## Exercise description:
Exactly as written, give again the line with "left eye: (1390, 427)" and all subsequent lines through the end of the records.

## Provided data:

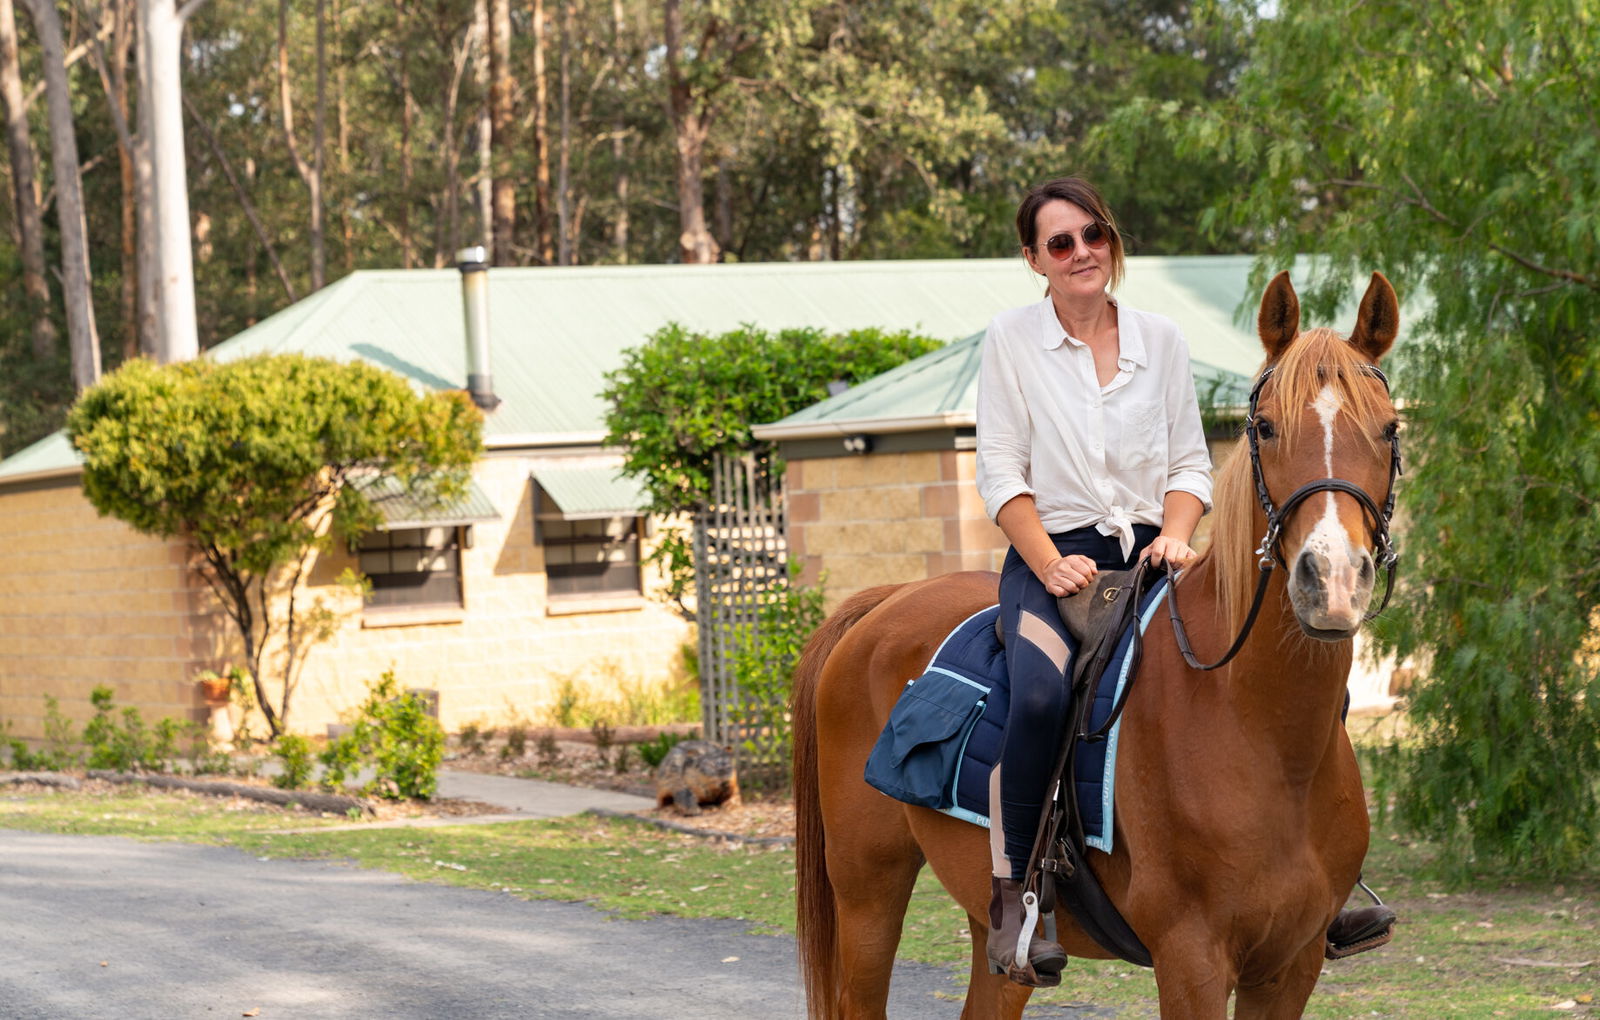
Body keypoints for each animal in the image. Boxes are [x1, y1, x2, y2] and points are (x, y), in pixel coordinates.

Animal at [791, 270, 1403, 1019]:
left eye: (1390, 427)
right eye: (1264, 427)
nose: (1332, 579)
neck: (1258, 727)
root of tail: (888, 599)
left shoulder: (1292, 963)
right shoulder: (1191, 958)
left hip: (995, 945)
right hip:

## Written solution:
left eye: (1390, 427)
right eye: (1264, 427)
nose: (1332, 579)
neck: (1258, 727)
root of tail: (888, 599)
left shoulder: (1292, 963)
right shoulder: (1191, 958)
left hip: (995, 945)
right hip:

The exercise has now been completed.